[[ Excerpt provided, beginning ]]

Published onFeb 04, 2022
“I knew the Africans did not comprehend”: Cinema Vérité, Holocaust Memory, and Minority Management on Screen

Edgar Morin and Jean Rouch’s documentary Chronicle of a Summer premiered in France to critical acclaim on October 20, 1961, having won the Critics’ Prize at the Cannes Festival earlier that year. As the foundational film of cinema vérité, Chronicle occupies a critical and innovative role in the history of cinema: as a stylistic, philosophical, and methodological bridge between video-ethnography and documentary, as a vital experiment in audiovisual recording technologies, and as a source-text for the techniques and theories of Nouvelle Vague auteurs. Chronicle also marks the return of video-ethnographer Jean Rouch and his anthropological cinema from the decolonizing cities and countrysides of West Africa—where he had produced already some ten ethnographic films—to his metropolitan home in a post-Vichy and becoming postcolonial France. The confluence of cinema vérité’s emergence, on the one hand, and Rouch’s ethnographic pivot (from documenting the colony to documenting the metropole), on the other, signals a remarkable interplay between cinema vérité’s stylistic innovations, the techniques and problematics of documentation generated by colonial ethnography, and Chronicle’s early, public articulation of Jewish Holocaust memory in France.

In the course of their experimental attempt to capture “the authenticity of life as it is lived” in the Paris of summer 1960, Morin and Rouch directed a curious encounter between documentary participants Marceline, a Jewish Holocaust survivor, and Landry and Raymond, both students from the Ivory Coast. The shape of this encounter and its uneven, on-screen management by Rouch organizes its white European and Black African players into a complex hierarchy. Put simply, Rouch stages the Black African students’ ignorance of (Nazi) antisemitism, which in turn facilitates the articulation of Marceline’s Jewish Holocaust survivor testimony. This hierarchy outlines an emergent pattern in which white European knowledge of antisemitism is authorized by a denial of a colonial gaze on Europe. Michael Rothberg has suggested that the scene’s play between the actuality of decolonization and memory of the Holocaust illustrates a postwar site of “multidirectional memory,” in which transfers across memories and discourses link the seemingly separate events. The analysis here will emphasize how structures of power nonetheless persist at such sites of multidirectional memory, governing these transfers between events and establishing new hierarchies of knowledge.

[[ Excerpt provided, end ]]

Required action
Translate this sentence from the excerpt above on Chronicle of a Summer into French: "Edgar Morin and Jean Rouch’s documentary Chronicle of a Summer premiered in France to critical acclaim on October 20, 1961, having won the Critics’ Prize at the Cannes Festival earlier that year."

[[ Data supplied, beginning ]]

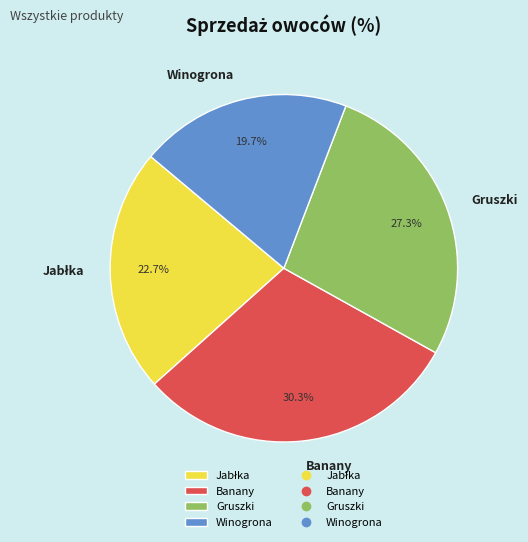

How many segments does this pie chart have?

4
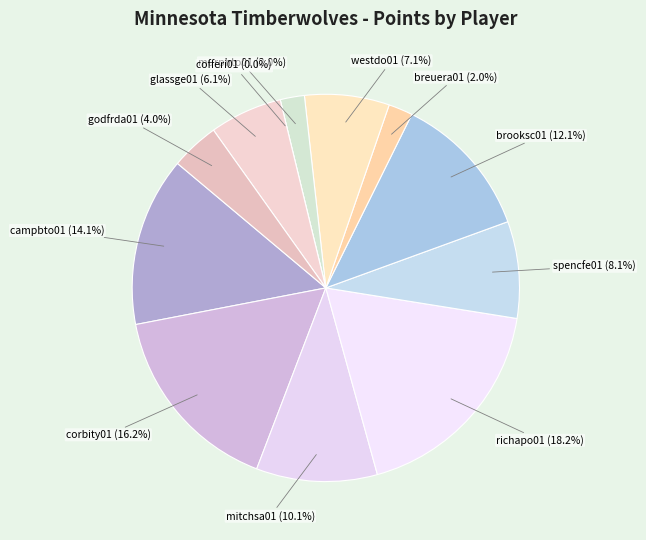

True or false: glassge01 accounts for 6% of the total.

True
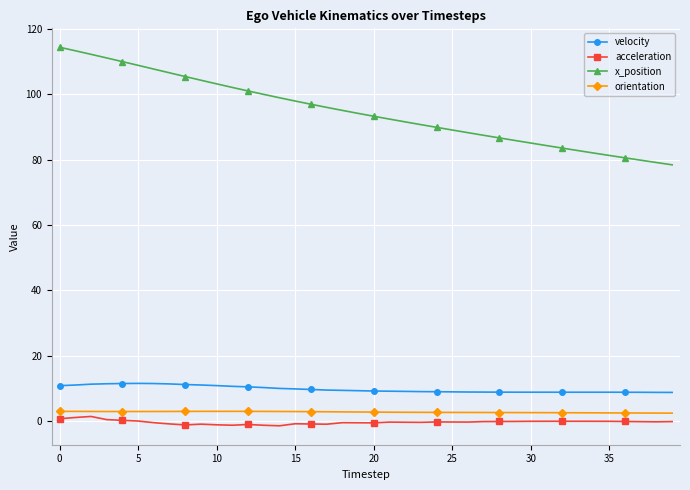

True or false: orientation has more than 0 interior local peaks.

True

[[ Data supplied, end ]]
[[ Data supplied, beginning ]]

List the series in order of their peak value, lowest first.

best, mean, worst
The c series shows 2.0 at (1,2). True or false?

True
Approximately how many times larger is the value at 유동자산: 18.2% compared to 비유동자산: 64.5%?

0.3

[[ Data supplied, end ]]
[[ Data supplied, beginning ]]

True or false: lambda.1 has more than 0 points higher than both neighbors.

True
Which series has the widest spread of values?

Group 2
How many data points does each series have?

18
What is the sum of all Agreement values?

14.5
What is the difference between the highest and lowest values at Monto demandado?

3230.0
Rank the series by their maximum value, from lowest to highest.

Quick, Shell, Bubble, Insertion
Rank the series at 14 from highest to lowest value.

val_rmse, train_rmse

[[ Data supplied, end ]]

Response below
Le documentaire d'Edgar Morin et de Jean Rouch, Chronique d'un été, est sorti en France le 20 octobre 1961 sous les éloges de la critique, après avoir remporté le prix de la Critique au Festival de Cannes plus tôt dans l'année.